4. James Kirchick. Currently an Assistant Editor at The New Republic, Kirchick might be considered by some as too young for the choice. But he has already established himself as a first rate editorial columnist in scores of op-eds he has written for major newspapers like New York City’s Daily News and websites. Politically, he combines the stance of a moderate neo-conservative who is also known as a gay activist, who writes for Washington, D.C.’s weekly gay newspaper, The Washington Blade. Kirchick has an independent mind and handles all sorts of issues and topics in his commentaries. In an age where Barack Obama’s chief speechwriter is no older than Kirchick, the paper would do well to consider him.
5. Seth Lipsky. Seth Lipsky is a major American journalist, who singlehandedly created the English edition of The Forward, once the influential daily Jewish newspaper originally published in Yiddish. When Lipsky was ousted by its board for being too conservative, he created the now defunct daily, The New York Sun, which took the name of a paper that once had been a city institution. Created intentionally as an alternative to the liberalism of The New York Times, Lipsky often scooped the Times with stories they had to cover and attribute to the Sun. He wrote many of the paper’s editorials, as well as his own columns. Before his own endeavors he worked for years at The Wall Street Journal. It would be a touch of humility for the Times to give an editorial slot to one of its fiercest critics.

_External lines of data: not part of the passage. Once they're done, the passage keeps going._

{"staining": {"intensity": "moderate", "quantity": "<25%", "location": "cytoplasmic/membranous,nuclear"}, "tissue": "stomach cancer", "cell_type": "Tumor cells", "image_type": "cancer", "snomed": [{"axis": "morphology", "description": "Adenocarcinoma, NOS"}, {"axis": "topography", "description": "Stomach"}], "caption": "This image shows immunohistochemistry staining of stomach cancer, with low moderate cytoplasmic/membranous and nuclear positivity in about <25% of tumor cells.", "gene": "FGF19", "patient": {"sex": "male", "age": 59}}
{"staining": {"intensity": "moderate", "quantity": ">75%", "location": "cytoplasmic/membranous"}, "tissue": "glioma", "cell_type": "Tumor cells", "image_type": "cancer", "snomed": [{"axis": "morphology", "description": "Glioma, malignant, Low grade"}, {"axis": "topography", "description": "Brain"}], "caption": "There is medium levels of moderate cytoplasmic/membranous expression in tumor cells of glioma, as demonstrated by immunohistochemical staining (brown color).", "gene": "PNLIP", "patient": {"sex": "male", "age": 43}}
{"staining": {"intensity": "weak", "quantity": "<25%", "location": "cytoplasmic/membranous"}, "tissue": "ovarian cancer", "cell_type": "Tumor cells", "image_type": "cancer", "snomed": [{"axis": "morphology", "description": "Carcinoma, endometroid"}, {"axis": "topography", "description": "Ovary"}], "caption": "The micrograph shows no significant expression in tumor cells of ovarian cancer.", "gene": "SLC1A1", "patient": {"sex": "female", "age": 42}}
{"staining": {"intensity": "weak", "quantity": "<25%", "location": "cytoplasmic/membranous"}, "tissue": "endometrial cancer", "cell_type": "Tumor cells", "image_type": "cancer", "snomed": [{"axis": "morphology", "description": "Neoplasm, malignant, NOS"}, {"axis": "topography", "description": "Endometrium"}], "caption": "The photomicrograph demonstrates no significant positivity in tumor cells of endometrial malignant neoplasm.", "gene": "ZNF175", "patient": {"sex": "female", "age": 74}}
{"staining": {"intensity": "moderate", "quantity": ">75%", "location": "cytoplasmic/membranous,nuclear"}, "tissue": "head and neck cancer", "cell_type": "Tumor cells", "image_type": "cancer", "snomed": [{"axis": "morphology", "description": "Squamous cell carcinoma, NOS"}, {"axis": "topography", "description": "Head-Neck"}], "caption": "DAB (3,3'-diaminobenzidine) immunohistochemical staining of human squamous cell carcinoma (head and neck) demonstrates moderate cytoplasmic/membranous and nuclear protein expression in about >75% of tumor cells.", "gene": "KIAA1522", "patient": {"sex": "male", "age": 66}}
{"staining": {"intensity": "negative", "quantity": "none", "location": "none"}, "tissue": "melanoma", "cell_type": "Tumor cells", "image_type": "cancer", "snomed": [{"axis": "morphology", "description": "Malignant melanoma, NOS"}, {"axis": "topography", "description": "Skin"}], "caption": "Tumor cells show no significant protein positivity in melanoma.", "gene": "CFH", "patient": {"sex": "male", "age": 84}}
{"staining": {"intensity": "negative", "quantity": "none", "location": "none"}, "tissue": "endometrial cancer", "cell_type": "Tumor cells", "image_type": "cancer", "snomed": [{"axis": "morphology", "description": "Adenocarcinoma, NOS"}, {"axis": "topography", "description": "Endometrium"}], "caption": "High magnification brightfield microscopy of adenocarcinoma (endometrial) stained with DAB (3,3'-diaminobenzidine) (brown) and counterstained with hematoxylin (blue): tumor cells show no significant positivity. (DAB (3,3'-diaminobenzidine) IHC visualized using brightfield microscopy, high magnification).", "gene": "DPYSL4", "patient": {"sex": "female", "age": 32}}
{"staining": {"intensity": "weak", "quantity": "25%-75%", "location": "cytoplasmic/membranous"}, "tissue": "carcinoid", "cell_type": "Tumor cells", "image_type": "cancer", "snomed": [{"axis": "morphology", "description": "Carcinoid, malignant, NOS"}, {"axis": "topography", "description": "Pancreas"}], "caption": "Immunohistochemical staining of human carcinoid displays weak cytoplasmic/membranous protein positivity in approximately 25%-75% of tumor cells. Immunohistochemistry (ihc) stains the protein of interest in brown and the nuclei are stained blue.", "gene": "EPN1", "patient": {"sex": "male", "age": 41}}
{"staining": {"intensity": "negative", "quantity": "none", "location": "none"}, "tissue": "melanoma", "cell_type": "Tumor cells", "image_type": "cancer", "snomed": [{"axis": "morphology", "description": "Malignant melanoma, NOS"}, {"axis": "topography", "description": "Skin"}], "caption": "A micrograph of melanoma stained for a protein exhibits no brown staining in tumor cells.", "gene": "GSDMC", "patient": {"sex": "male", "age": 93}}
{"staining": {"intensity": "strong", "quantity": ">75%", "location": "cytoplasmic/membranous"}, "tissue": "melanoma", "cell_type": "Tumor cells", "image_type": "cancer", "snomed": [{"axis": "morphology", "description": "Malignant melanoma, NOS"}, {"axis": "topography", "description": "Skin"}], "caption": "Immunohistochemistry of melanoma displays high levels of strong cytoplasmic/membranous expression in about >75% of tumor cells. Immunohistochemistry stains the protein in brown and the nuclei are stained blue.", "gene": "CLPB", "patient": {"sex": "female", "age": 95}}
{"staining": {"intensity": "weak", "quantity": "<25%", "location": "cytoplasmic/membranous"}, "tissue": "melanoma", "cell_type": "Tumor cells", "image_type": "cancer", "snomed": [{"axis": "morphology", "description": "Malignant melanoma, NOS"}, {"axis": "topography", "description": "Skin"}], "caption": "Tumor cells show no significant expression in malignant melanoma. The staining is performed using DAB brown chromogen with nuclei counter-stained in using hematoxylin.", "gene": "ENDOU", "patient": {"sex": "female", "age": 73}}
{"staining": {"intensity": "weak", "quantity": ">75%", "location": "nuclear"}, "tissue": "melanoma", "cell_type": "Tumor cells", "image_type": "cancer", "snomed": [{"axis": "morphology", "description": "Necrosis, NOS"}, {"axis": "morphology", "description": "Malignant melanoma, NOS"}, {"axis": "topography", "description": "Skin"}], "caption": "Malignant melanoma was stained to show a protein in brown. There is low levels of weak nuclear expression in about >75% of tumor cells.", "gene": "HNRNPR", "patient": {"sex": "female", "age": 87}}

6. Cathy Young. Now an editorial columnist for The Boston Globe (a paper owned by the Times), Young would be a terrific counterpart to all the liberal feminist writers employed by the paper. She writes on women’s issues, foreign policy and cultural issues. Her writing is sharp and pointed, and she calls her own shots, and is beholden to no kind of party line. The paper could well use another women’s voice that is not the same as all the others its readers know so well.
Let’s hope that when Keller makes his announcement, his choice will be someone as good as any of the above. These are just some of the many good choices Keller and company could make.